Paul Claude Lucien Boursier est né le 15 octobre 1925 à Écully (Rhône). Il est le fils d’Auguste Boursier, employé à la compagnie du gaz de Vaise à Lyon et Marie Antoinette Berthillon, ménagère, demeurant au bourg d’Écully. En 1943, Claude Boursier est manœuvre et réside chez ses parents avec ses quatre frères et sœurs cadets (Léa, Robert, Marc et Henriette) au 34 chemin des cerisiers à Écully.

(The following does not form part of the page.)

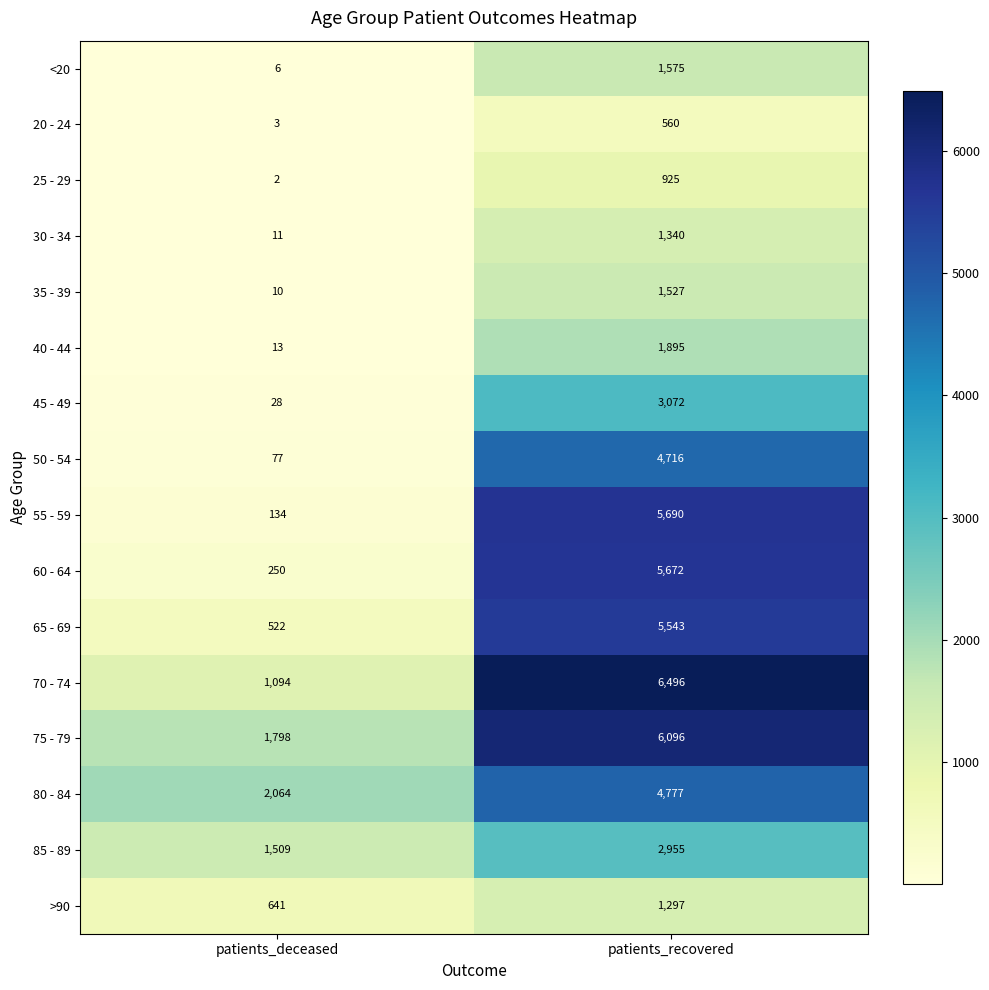

Which series has the widest spread of values?

55 - 59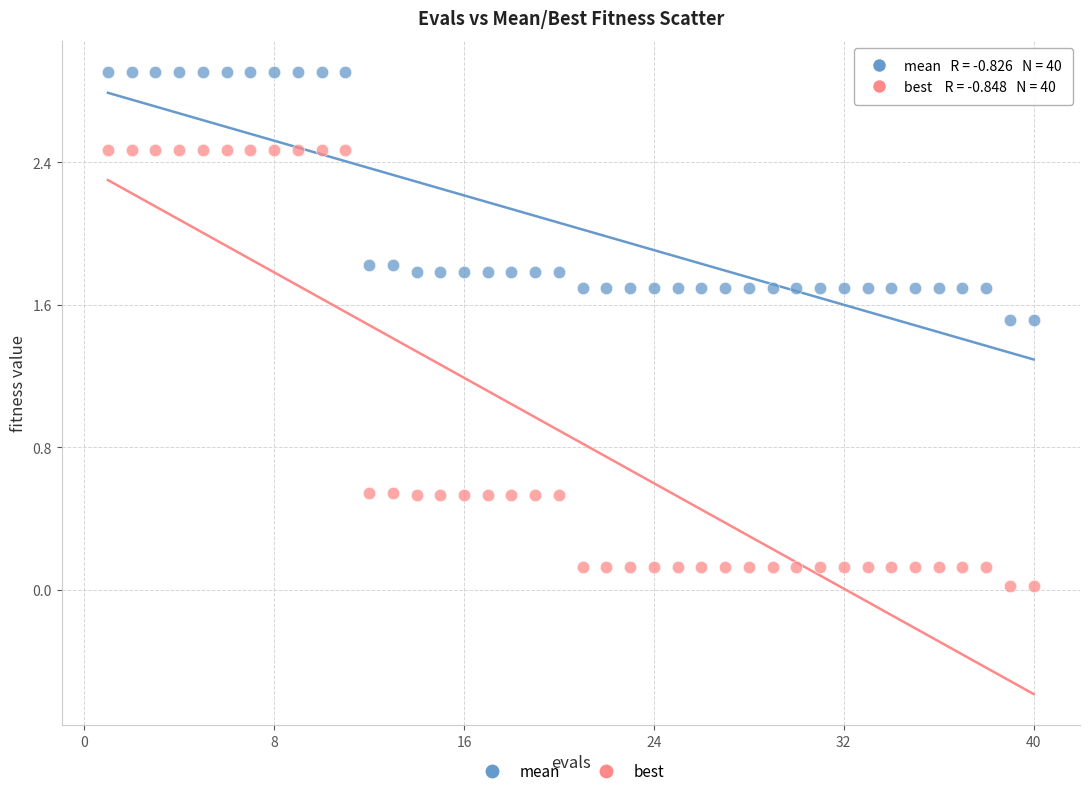

Which series contains the highest Y value?

mean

On ne sait pas grand-chose de ce jeune homme si ce n’est que le jour de ses 18 ans, le 15 octobre 1943 (peut-être la veille), il appose des inscriptions gaullistes sur les murs dans le quartier de Vaise. Arrêté le 18 octobre1943, en vertu d’un mandat de dépôt, il est écroué à la maison d’arrêt de Lyon. Le 10 janvier 1944, il comparait devant la section spéciale près de la Cour d’appel de Lyon qui le condamne pour « apposition d’affiches et de placards de nature à nuire à l’intérêt national dans un but de subversion nationale et sociale » à 6 mois de prison et 1 200 francs d’amende. Le 28 janvier 1944, il est incarcéré à la maison centrale d’Eysses sous le numéro d’écrou 2 957. Il est libéré le 3 mars 1944, pris par les gendarmes de Villeneuve-sur-Lot pour être conduit au camp de Noé sis sur la commune éponyme (Haute-Garonne).

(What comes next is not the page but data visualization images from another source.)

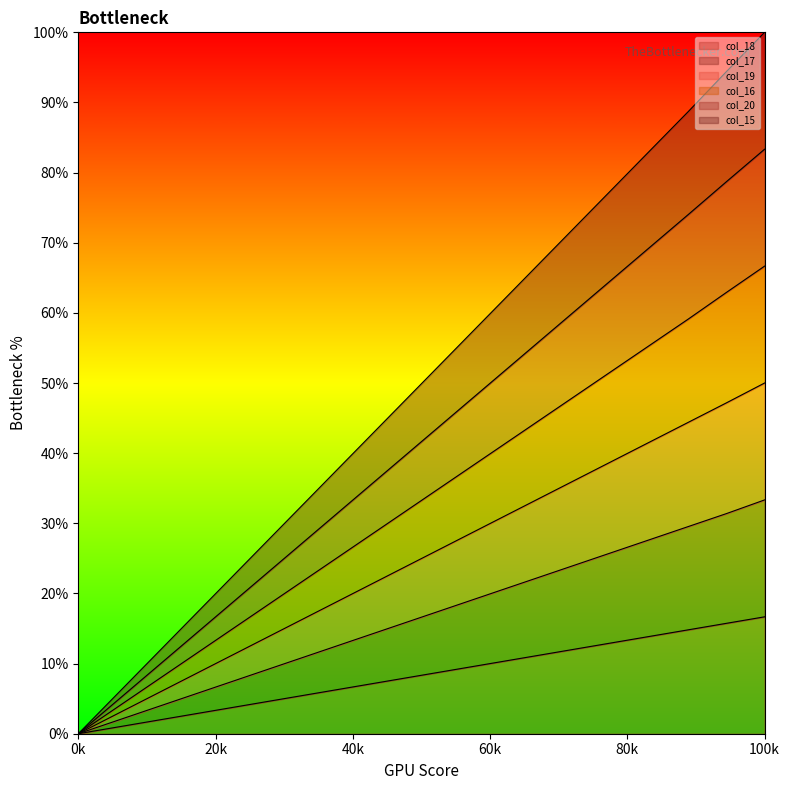

True or false: col_19 has more than 2 interior local peaks.

False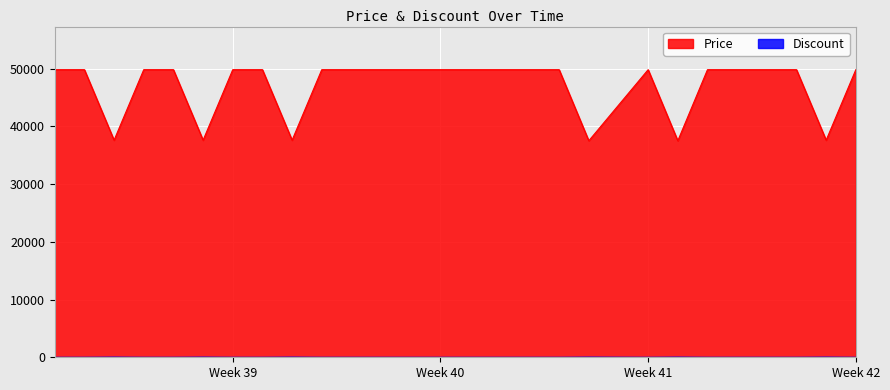

What is the maximum value for Discount?

25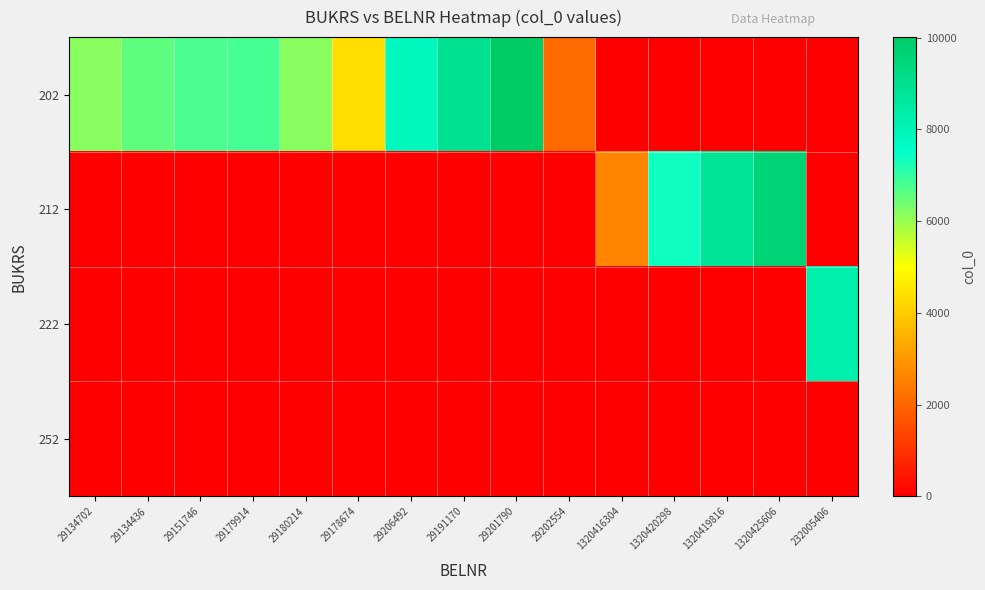

Which series changed the most between 29151746 and 29178674?

202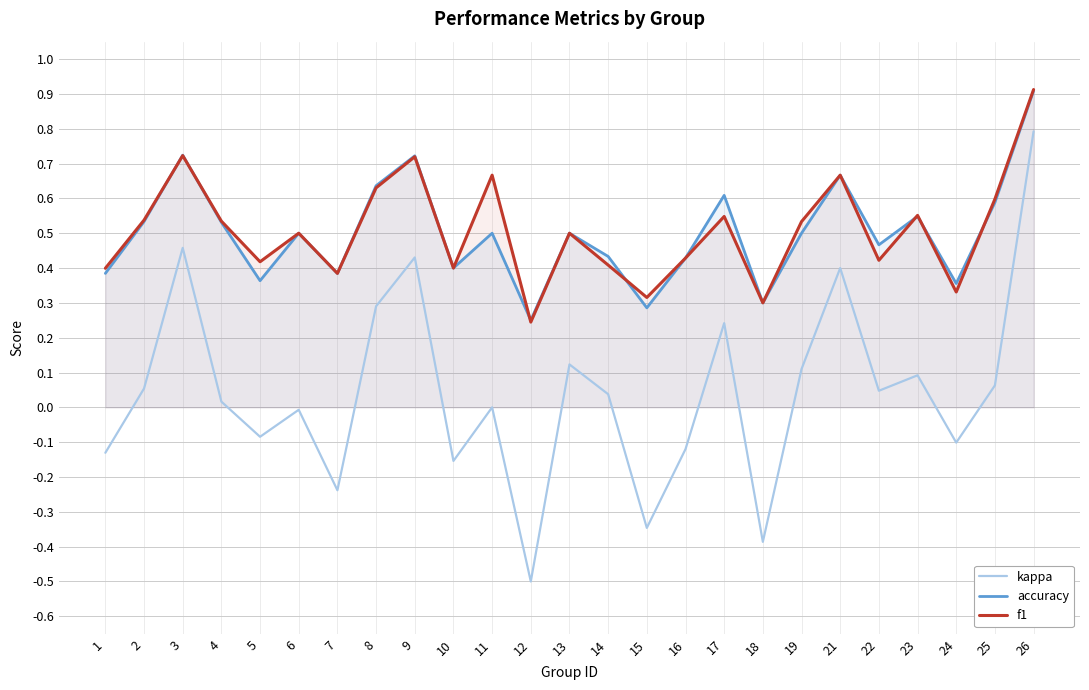

Reading right to left, what are all the values shown in this chart?

kappa: 26=0.8	25=0.1	24=-0.1	23=0.1	22=0.0	21=0.4	19=0.1	18=-0.4	17=0.2	16=-0.1	15=-0.3	14=0.0	13=0.1	12=-0.5	11=0.0	10=-0.2	9=0.4	8=0.3	7=-0.2	6=-0.0	5=-0.1	4=0.0	3=0.5	2=0.1	1=-0.1
accuracy: 26=0.9	25=0.6	24=0.4	23=0.5	22=0.5	21=0.7	19=0.5	18=0.3	17=0.6	16=0.4	15=0.3	14=0.4	13=0.5	12=0.2	11=0.5	10=0.4	9=0.7	8=0.6	7=0.4	6=0.5	5=0.4	4=0.5	3=0.7	2=0.5	1=0.4
f1: 26=0.9	25=0.6	24=0.3	23=0.6	22=0.4	21=0.7	19=0.5	18=0.3	17=0.5	16=0.4	15=0.3	14=0.4	13=0.5	12=0.2	11=0.7	10=0.4	9=0.7	8=0.6	7=0.4	6=0.5	5=0.4	4=0.5	3=0.7	2=0.5	1=0.4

Le 2 août 1952, il prend pour épouse à Écully, Lucienne, Odette Collet. Le 19 mars 1997, il décède à l’hôpital de la Croix-Rousse à Lyon.

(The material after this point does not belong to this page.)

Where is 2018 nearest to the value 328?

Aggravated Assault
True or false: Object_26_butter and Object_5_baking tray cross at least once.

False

Mais, c’est dans le dossier du SHD à Caen, afférant au sous-lieutenant AS Urbain Terrier, qu’on trouve une amorce d’explication. Urbain Terrier était le chef des groupes des FUJ du quartier de Vaise. Il fut arrêté le 15 octobre 1943, par des agents de la brigade politique, car la veille, il avait participé à une opération de collage d’affiches clandestines et, reconnu par un garde, été dénoncé aux forces de l’ordre. Dans son dossier au SHD à Caen, il déclare avoir mené cette action de collage d’affiches clandestines et d’apposition sur les murs de tags pro-gaullistes avec les dénommés, Paul Boursier domicilié 34 chemin des cerisiers à Écully, Marius Carrot résidant au 7 Montée Bonafous à Lyon, et Léon Risch au 4 avenue Sidoine Apollinaire à Lyon. Urbain Terrier comparut devant la section spéciale près la cour d’appel de Lyon le 10 janvier 1944 (le même jour et probablement en même temps que Claude Boursier) et fut condamné à 10 mois de prison et 2 000 francs d’amende pour « menées antinationales, par le transport de tracts clandestins et collage d’affiches clandestines ». Le 28 janvier 1944, (probablement dans le même convoi cellulaire que Claude Boursier), il fut transféré à la maison centrale d’Eysse et écroué sous le matricule 2 969, au préau n° 4. Les voilà donc réunis pour quelques mois. Heureusement pour Claude Boursier, sa peine de six mois fit qu’il fut élargi avant que les Allemands vident la prison et déportent tous les détenus dont Urbain Terrier. Claude Boursier avait sûrement été reconnu et dénoncé pour faire l’objet d’un mandat de dépôt mis à exécution le 18. On ne sait pas ce que devinrent Marius Carrot et Léon Risch.